### Written task
Please keep the pictures out and write out exactly the lines from the first in the data below through the one containing "will have to follow the instruct", both included.

### Saved entries
# # # #

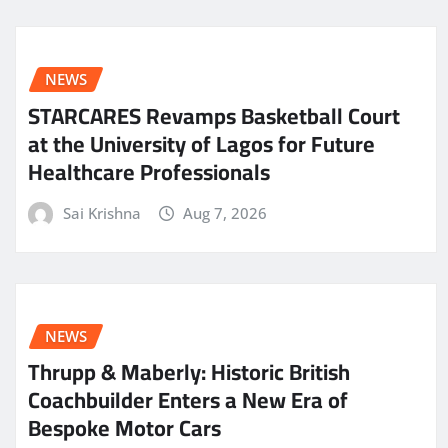
NEWS
STARCARES Revamps Basketball Court
at the University of Lagos for Future
Healthcare Professionals
Sai Krishna
Aug 7, 2026
NEWS
Thrupp & Maberly: Historic British
Coachbuilder Enters a New Era of
Bespoke Motor Cars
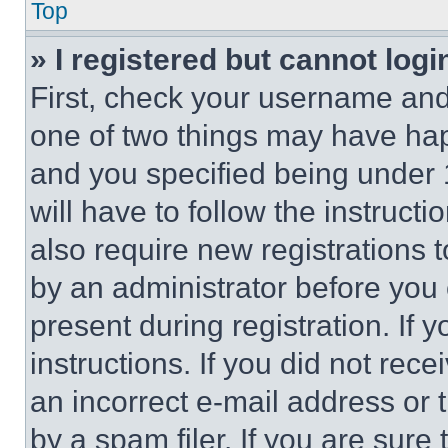
Top
» I registered but cannot logi
First, check your username and 
one of two things may have ha
and you specified being under 1
will have to follow the instruct
also require new registrations t
by an administrator before you 
present during registration. If 
instructions. If you did not re
an incorrect e-mail address or
by a spam filer. If you are sure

# # # #

### Response to the exercise
NEWS
STARCARES Revamps Basketball Court
at the University of Lagos for Future
Healthcare Professionals
Sai Krishna
Aug 7, 2026
NEWS
Thrupp & Maberly: Historic British
Coachbuilder Enters a New Era of
Bespoke Motor Cars
Top
» I registered but cannot logi
First, check your username and 
one of two things may have ha
and you specified being under 1
will have to follow the instruct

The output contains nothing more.